◆ Source extract ◆
↓

Changes in the off-line wavelength modulate ΔτM in Eq. (1) and the estimates of the column dry-air CO2 mixing ratio given in Eq. (3). This updated algorithmic approach, designed to aid in post-processing calibration of retrieved GreenLITE XCO2, consists of a three-step process. In the first step, optimized on- and off-line wavelengths are computed for a sparse set of data randomly selected on a transceiver-by-transceiver basis. In the second step, an optimized on- and off-line wavelength is computed for each GreenLITE sample based on long-term averages of those values computed in the first step. Finally, the complete set of samples is reprocessed given their newly assigned on- and off-line wavelength values.

Figure 5Sample set of 4 d median post-processed retrieved GreenLITE values and corresponding in situ observations for a representative 3 d period in March 2016. The median values were computed every 6 h using a 4 d window over all chords for all transceiver–RT-model combinations. The blue data represent the uncorrected results for transceivers 3 (a) and 4 (b), the green data illustrate the reprocessed data using LBLRTM 12.8 and line parameters based on HITRAN 2016 (HT-2016), and the red data show the average hourly in situ measurements.


The initial step that provides an estimate of optimized on- and off-line wavelength for a time-varying base was accomplished by the following sub-steps. (1) Randomly select a sparse set of samples from the entire set of all chords on a transceiver-by-transceiver basis. The average number of chords selected at random was approximately four chords per hour per transceiver. (2) Define the corresponding average temperature, relative humidity, and atmospheric pressure for each selected chord and observation time and use these to compute the nominal optical depths over a ±1 cm−1 region centered around the nominal transceiver on-line wavelength given a nominal background concentration in CO2 of 400 ppmv. Locate the wavelength of maximum absorption and assign this value as the optimized on-line wavelength for the transceiver sample. (3) Compute the optimum off-line wavelength value which minimizes the absolute difference between the GreenLITE differential optical depth observation and the average observed in situ measurements from both CDS and Jussieu collocated in time with the selected GreenLITE observation. A gradient-based approach, identical to that described above for computing XCO2 from GreenLITE differential optical depth values, was used to locate the off-line wavelength that provides the best match to average in situ measurements, given an estimate of T, RH, and P values along the path of interest and an optimized on-line wavelength value.

↑

◆ Provided information ◆
↓

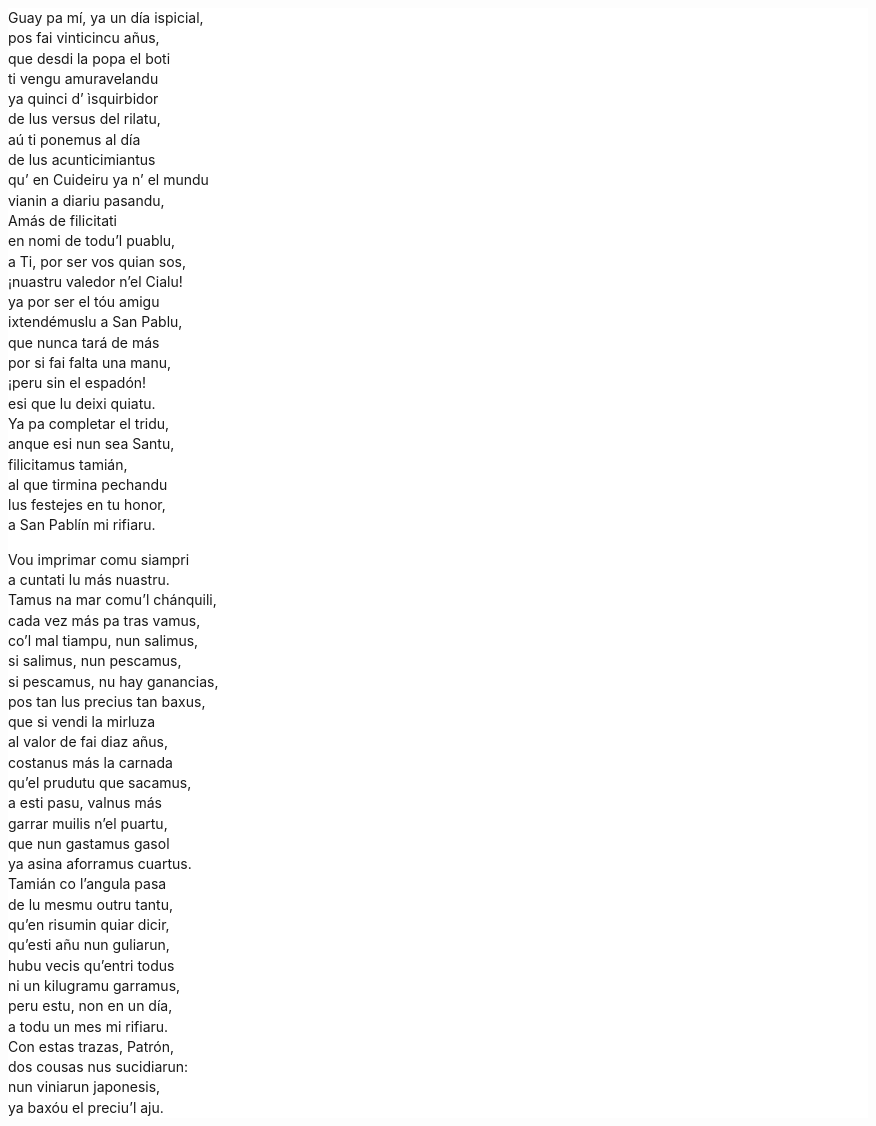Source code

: Guay pa mí, ya un día ispicial,\
pos fai vinticincu añus,\
que desdi la popa el boti\
ti vengu amuravelandu\
ya quinci d’ ìsquirbidor\
de lus versus del rilatu,\
aú ti ponemus al día\
de lus acunticimiantus\
qu’ en Cuideiru ya n’ el mundu\
vianin a diariu pasandu,\
Amás de filicitati\
en nomi de todu’l puablu,\
a Ti, por ser vos quian sos,\
¡nuastru valedor n’el Cialu!\
ya por ser el tóu amigu\
ixtendémuslu a San Pablu,\
que nunca tará de más\
por si fai falta una manu,\
¡peru sin el espadón!\
esi que lu deixi quiatu.\
Ya pa completar el tridu,\
anque esi nun sea Santu,\
filicitamus tamián,\
al que tirmina pechandu\
lus festejes en tu honor,\
a San Pablín mi rifiaru.

Vou imprimar comu siampri\
a cuntati lu más nuastru.\
Tamus na mar comu’l chánquili,\
cada vez más pa tras vamus,\
co’l mal tiampu, nun salimus,\
si salimus, nun pescamus,\
si pescamus, nu hay ganancias,\
pos tan lus precius tan baxus,\
que si vendi la mirluza\
al valor de fai diaz añus,\
costanus más la carnada\
qu’el prudutu que sacamus,\
a esti pasu, valnus más\
garrar muilis n’el puartu,\
que nun gastamus gasol\
ya asina aforramus cuartus.\
Tamián co l’angula pasa\
de lu mesmu outru tantu,\
qu’en risumin quiar dicir,\
qu’esti añu nun guliarun,\
hubu vecis qu’entri todus\
ni un kilugramu garramus,\
peru estu, non en un día,\
a todu un mes mi rifiaru.\
Con estas trazas, Patrón,\
dos cousas nus sucidiarun:\
nun viniarun japonesis,\
ya baxóu el preciu’l aju.
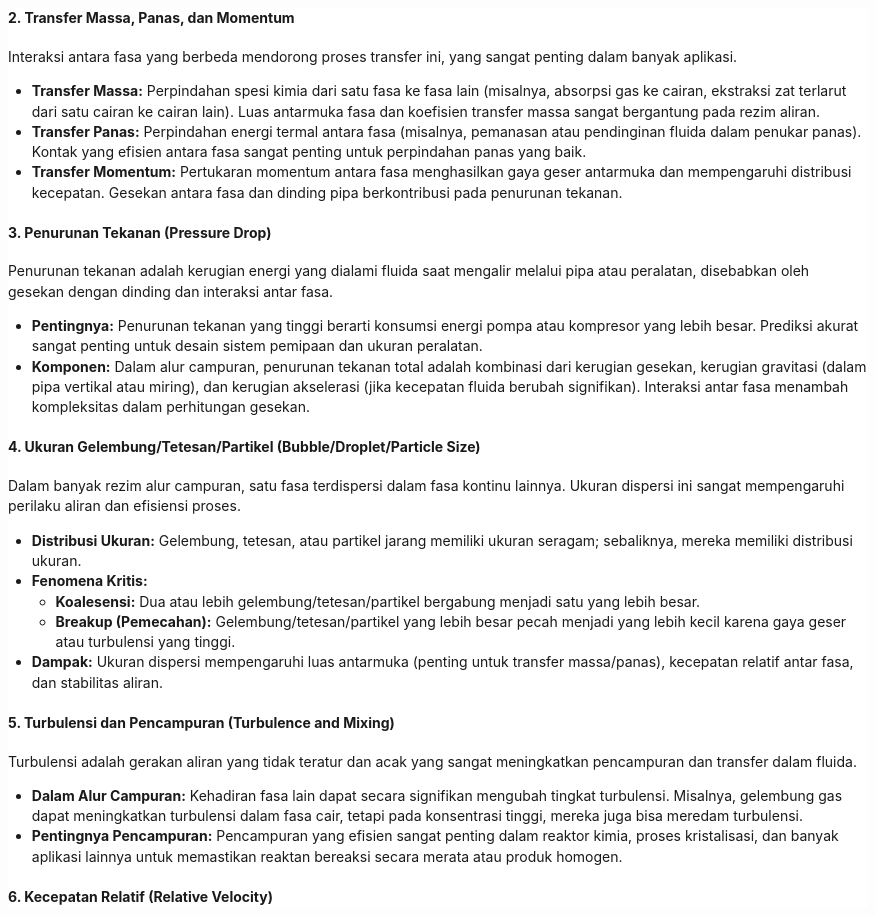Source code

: #### 2. Transfer Massa, Panas, dan Momentum

Interaksi antara fasa yang berbeda mendorong proses transfer ini, yang sangat penting dalam banyak aplikasi.

*   **Transfer Massa:** Perpindahan spesi kimia dari satu fasa ke fasa lain (misalnya, absorpsi gas ke cairan, ekstraksi zat terlarut dari satu cairan ke cairan lain). Luas antarmuka fasa dan koefisien transfer massa sangat bergantung pada rezim aliran.
*   **Transfer Panas:** Perpindahan energi termal antara fasa (misalnya, pemanasan atau pendinginan fluida dalam penukar panas). Kontak yang efisien antara fasa sangat penting untuk perpindahan panas yang baik.
*   **Transfer Momentum:** Pertukaran momentum antara fasa menghasilkan gaya geser antarmuka dan mempengaruhi distribusi kecepatan. Gesekan antara fasa dan dinding pipa berkontribusi pada penurunan tekanan.

#### 3. Penurunan Tekanan (Pressure Drop)

Penurunan tekanan adalah kerugian energi yang dialami fluida saat mengalir melalui pipa atau peralatan, disebabkan oleh gesekan dengan dinding dan interaksi antar fasa.

*   **Pentingnya:** Penurunan tekanan yang tinggi berarti konsumsi energi pompa atau kompresor yang lebih besar. Prediksi akurat sangat penting untuk desain sistem pemipaan dan ukuran peralatan.
*   **Komponen:** Dalam alur campuran, penurunan tekanan total adalah kombinasi dari kerugian gesekan, kerugian gravitasi (dalam pipa vertikal atau miring), dan kerugian akselerasi (jika kecepatan fluida berubah signifikan). Interaksi antar fasa menambah kompleksitas dalam perhitungan gesekan.

#### 4. Ukuran Gelembung/Tetesan/Partikel (Bubble/Droplet/Particle Size)

Dalam banyak rezim alur campuran, satu fasa terdispersi dalam fasa kontinu lainnya. Ukuran dispersi ini sangat mempengaruhi perilaku aliran dan efisiensi proses.

*   **Distribusi Ukuran:** Gelembung, tetesan, atau partikel jarang memiliki ukuran seragam; sebaliknya, mereka memiliki distribusi ukuran.
*   **Fenomena Kritis:**
    *   **Koalesensi:** Dua atau lebih gelembung/tetesan/partikel bergabung menjadi satu yang lebih besar.
    *   **Breakup (Pemecahan):** Gelembung/tetesan/partikel yang lebih besar pecah menjadi yang lebih kecil karena gaya geser atau turbulensi yang tinggi.
*   **Dampak:** Ukuran dispersi mempengaruhi luas antarmuka (penting untuk transfer massa/panas), kecepatan relatif antar fasa, dan stabilitas aliran.

#### 5. Turbulensi dan Pencampuran (Turbulence and Mixing)

Turbulensi adalah gerakan aliran yang tidak teratur dan acak yang sangat meningkatkan pencampuran dan transfer dalam fluida.

*   **Dalam Alur Campuran:** Kehadiran fasa lain dapat secara signifikan mengubah tingkat turbulensi. Misalnya, gelembung gas dapat meningkatkan turbulensi dalam fasa cair, tetapi pada konsentrasi tinggi, mereka juga bisa meredam turbulensi.
*   **Pentingnya Pencampuran:** Pencampuran yang efisien sangat penting dalam reaktor kimia, proses kristalisasi, dan banyak aplikasi lainnya untuk memastikan reaktan bereaksi secara merata atau produk homogen.

#### 6. Kecepatan Relatif (Relative Velocity)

↑

◆ Apply what you read ◆
1. According to the text on GreenLITE wavelength calibration, about how many chords per hour per transceiver were selected at random?
2. Carry on with the text on GreenLITE wavelength calibration from the point where it ends.

◆ Answers provided ◆
1. Approximately four chords per hour per transceiver.

2.
Once the entire time sequence of optimized on- and off-line wavelengths for the sparse set of observations was obtained, an optimized on- and off-line value was computed for each GreenLITE sample based on the associated transceiver and the median on- and off-line values over a ±2 d period centered around each sample time. Finally, the multi-segment retrieval process described above was used to recompute all the GreenLITE column amounts for the entire observation period. The 4 d median approach was arrived at in part based on the calculated drift which was on the order of 0.08 pm d−1 and the measurement precision of the absolute wavelengths of < 0.5 pm. The median filter process was designed to balance capturing the observed slowing varying changes in wavelengths, which were partially compensated for by weekly adjustments to lasers, and local variations/differences in concentrations between large-spatial averaged columns over large and diverse areas and point in situ measurements. A 4 d window seemed to provide a reasonable balance, and the use of a median instead of a mean value removed observed biases introduced by large transient differences between the GreenLITE data and in situ measurements.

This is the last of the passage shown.